[XeTeX] Hyphenation around „ß“

Jonathan Kew jfkthame at googlemail.com
Mon Jan 27 11:23:02 CET 2014


On 27/1/14 09:47, Ulrike Fischer wrote:
> Am Mon, 13 Jan 2014 08:24:30 +0000 schrieb Jonathan Kew:
>
>
>>> So is it relly true, that XeTeX is not able to apply the TeX hyphenation
>>> mechnanism correctly to some unicode characters like „ß“?
>>> I can't believe it.
>
>> That seems unlikely. It's almost certainly being affected by something
>> that latex or babel or whatever is setting up.
>
> The problem seems to be the \lccode and \uccode of ß:
>
> During format generation of xelatex (just before the pattern are
> read) they are are set to 255 and 223 by "\reserved at a{"C0}{"DF}".

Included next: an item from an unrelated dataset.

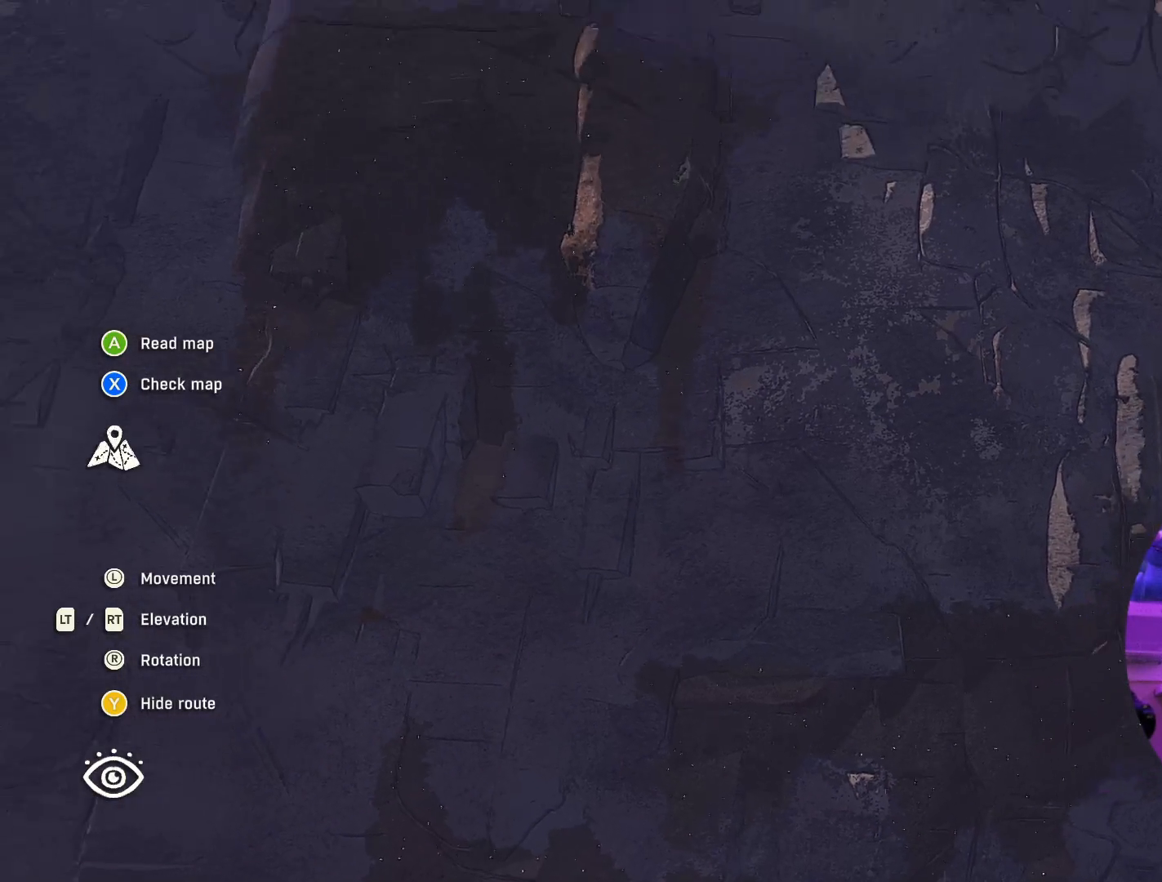
{"buttons": [], "left_stick": "center", "right_stick": "center", "events": [[300, "left_stick", "center"]]}
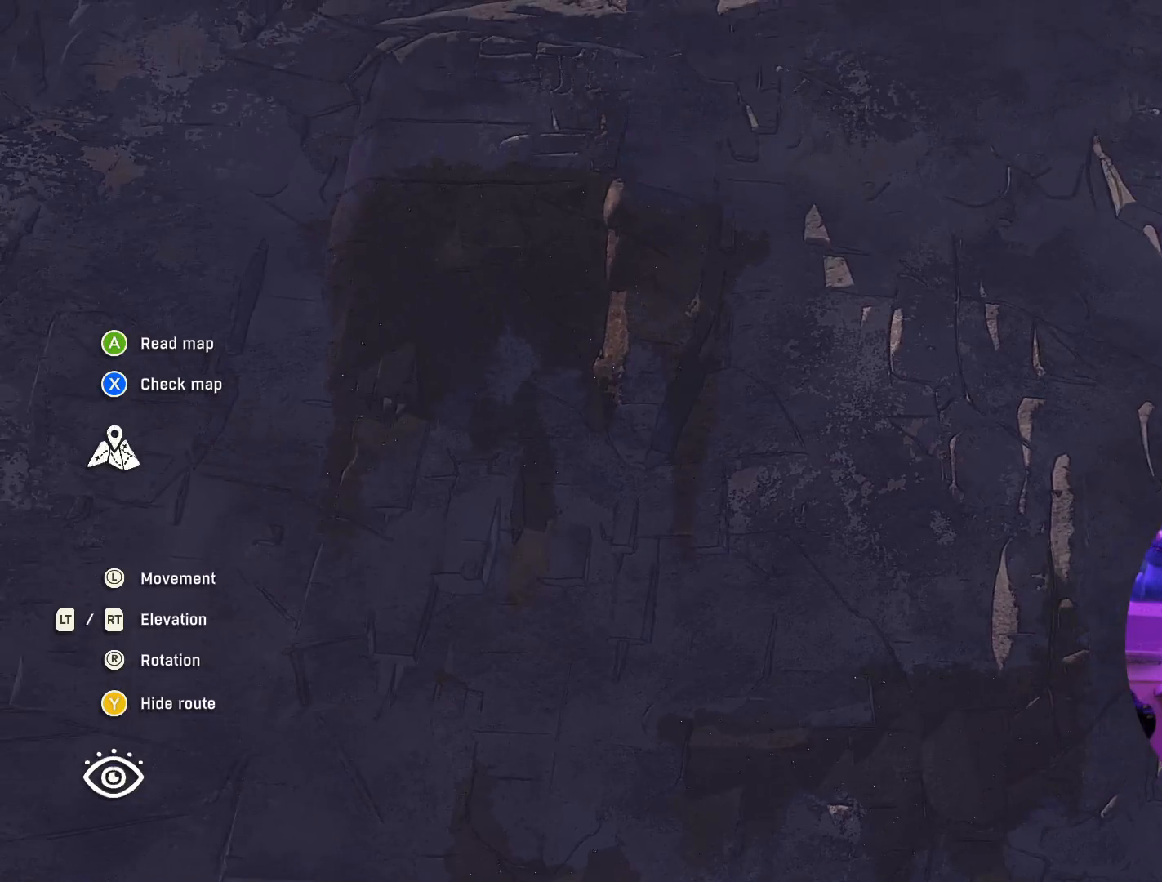
{"buttons": [], "left_stick": "center", "right_stick": "down", "events": [[34, "right_stick", "down-left"], [367, "right_stick", "down"]]}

Aha. That looks like it relates to a legacy 8-bit codepage (Cork?), and 
is incorrect for a Unicode world.

\lccode of ß should certainly be 223 (0xDF), corresponding to its 
Unicode value U+00DF LATIN SMALL LETTER SHARP S.

Its \uccode is debatable; it should probably also be 223, as ß is 
normally treated as non-uppercaseable (or as uppercasing to "SS", which 
can't be done via \uccode), but another option would be 0x1E9E, for the 
(relatively recently-encoded) Unicode letter U+1E9E LATIN CAPITAL LETTER 
SHARP S.

> But latter on xelatex.ini resets them both to 223 and this disturbs
> the hyphenation:
>
>
> \documentclass{article}
>
> \textwidth=1in
> \usepackage{fontspec}
> \usepackage[german]{babel}
>
> \begin{document}
>
> \showthe\lccode`\ß
> \showthe\uccode`\ß
>
> \noindent wußte geißeln wußte geißeln wußte geißeln
>    wußte geißeln wußte geißeln wußte geißeln
>    wußte geißeln wußte geißeln wußte geißeln
>    wußte geißeln wußte geißeln wußte geißeln
> \par
>
> %Setting values active at format generation works:
> \lccode`\ß=255
> \uccode`\ß=223
>
> \noindent wußte geißeln wußte geißeln wußte geißeln
>    wußte geißeln wußte geißeln wußte geißeln
>    wußte geißeln wußte geißeln wußte geißeln
>    wußte geißeln wußte geißeln wußte geißeln
> \par
>
> \end{document}
>
> I don't know if it is an expected behaviour or a bug of xetex that
> the lccode/uccode matters.

It's expected that it matters, because text is mapped via \lccode for 
matching against hyphenation patterns.

(AFAIR, \uccode should be irrelevant here.)

> But you get the same behaviour with
> lualatex only the "other way round": As the pattern are read only at
> the begin of document the first paragraph in my example works fine,
> but the second with the changed lccode/uccode fails.
>
>
> So this probably means that the code at the end of xelatex.ini which
> resets catcodes and lccode/uccodes etc should move to the begin of
> hyphen.cfg so that the correct codes are active when the patterns
> are read.

That sounds right, I think. Or maybe this can be fixed within the 
hyph-utf8 code somewhere.

Reading the patterns with incorrect lccodes (in particular, \lccode `ß = 
255) may appear to work if you set that same lccode in the document, but 
it's still wrong - and seems likely to lead to confusion with ÿ, which 
is U+00FF.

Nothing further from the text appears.